- Task item A -
Write out the passage of the vaccine-rollout report from "Biden, a Democrat, said" up to and including "the United Kingdom.".
- Task item B -
In the vaccine-rollout report, recast the paragraph beginning "Biden's prediction of a grim winter" as a short bulleted list that keeps its main facts.

- Page excerpt -

-*-*-

WILMINGTON, Delaware/WASHINGTON (REUTERS) - The first known US case of a highly infectious coronavirus variant was detected in Colorado on Tuesday (Dec 29), and President-elect Joe Biden said that it could take years for most Americans to be vaccinated for the virus at current distribution rates.

Biden's prediction of a grim winter appeared aimed at lowering public expectations that the pandemic will be over soon after he takes office on Jan 20, while also sending a message to Congress that his administration will want to significantly increase spending to expedite vaccine distribution, expand testing and provide funding to states to help reopen schools.

Biden, a Democrat, said some 2 million people have been vaccinated, well short of the 20 million that outgoing Republican President Donald Trump had promised by the end of the year. Biden defeated Trump in a November election.

"As I long feared and warned, the effort to distribute and administer the vaccine is not progressing as it should," Biden said in Wilmington, Delaware.

At the current rate, "it's going to take years, not months, to vaccinate the American people."

Shortly after his remarks, Colorado's Governor Jared Polis announced on Twitter that his state had discovered a case of a highly infectious coronavirus variant B.1.1.7 first detected in the United Kingdom.

Biden's goal of ensuring that 100 million shots are administered by the end of his 100th day in office would mean"ramping up five to six times the current pace to 1 million shots a day," Biden said, noting that it would require Congress to approve additional funding.

-*-*-

- Record excerpts -
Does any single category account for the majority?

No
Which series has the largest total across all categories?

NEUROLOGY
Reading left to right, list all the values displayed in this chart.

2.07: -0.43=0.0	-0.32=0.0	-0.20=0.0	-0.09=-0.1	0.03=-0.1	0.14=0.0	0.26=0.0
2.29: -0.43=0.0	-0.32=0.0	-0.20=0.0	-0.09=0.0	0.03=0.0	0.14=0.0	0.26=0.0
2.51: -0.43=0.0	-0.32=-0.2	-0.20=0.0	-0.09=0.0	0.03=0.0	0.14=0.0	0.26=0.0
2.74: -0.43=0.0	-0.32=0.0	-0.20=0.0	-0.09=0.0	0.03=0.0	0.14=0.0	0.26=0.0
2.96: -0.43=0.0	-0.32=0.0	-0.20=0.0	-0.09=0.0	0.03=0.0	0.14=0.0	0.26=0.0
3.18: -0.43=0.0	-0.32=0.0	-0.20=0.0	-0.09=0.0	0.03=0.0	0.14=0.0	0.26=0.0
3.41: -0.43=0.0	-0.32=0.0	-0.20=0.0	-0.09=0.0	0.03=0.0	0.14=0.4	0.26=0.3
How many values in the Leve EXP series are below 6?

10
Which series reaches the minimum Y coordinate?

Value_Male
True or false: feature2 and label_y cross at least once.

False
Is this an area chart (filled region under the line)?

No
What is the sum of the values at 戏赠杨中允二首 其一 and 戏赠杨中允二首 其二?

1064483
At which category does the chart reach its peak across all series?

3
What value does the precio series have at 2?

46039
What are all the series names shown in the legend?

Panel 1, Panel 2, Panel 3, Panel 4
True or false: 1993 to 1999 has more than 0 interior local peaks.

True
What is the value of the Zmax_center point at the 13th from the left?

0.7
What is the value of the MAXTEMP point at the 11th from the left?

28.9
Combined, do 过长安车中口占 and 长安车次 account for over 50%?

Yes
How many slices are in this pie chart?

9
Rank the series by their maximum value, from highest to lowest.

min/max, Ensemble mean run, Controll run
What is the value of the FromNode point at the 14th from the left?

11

-*-*-

- Expected output A -
Biden, a Democrat, said some 2 million people have been vaccinated, well short of the 20 million that outgoing Republican President Donald Trump had promised by the end of the year. Biden defeated Trump in a November election.

"As I long feared and warned, the effort to distribute and administer the vaccine is not progressing as it should," Biden said in Wilmington, Delaware.

At the current rate, "it's going to take years, not months, to vaccinate the American people."

Shortly after his remarks, Colorado's Governor Jared Polis announced on Twitter that his state had discovered a case of a highly infectious coronavirus variant B.1.1.7 first detected in the United Kingdom.

- Expected output B -
- Biden's grim winter prediction appeared aimed at lowering public expectations that the pandemic would end soon after he takes office on Jan 20.
- It also signaled to Congress that his administration will want significantly more spending to:
  - speed vaccine distribution
  - expand testing
  - fund states to help reopen schools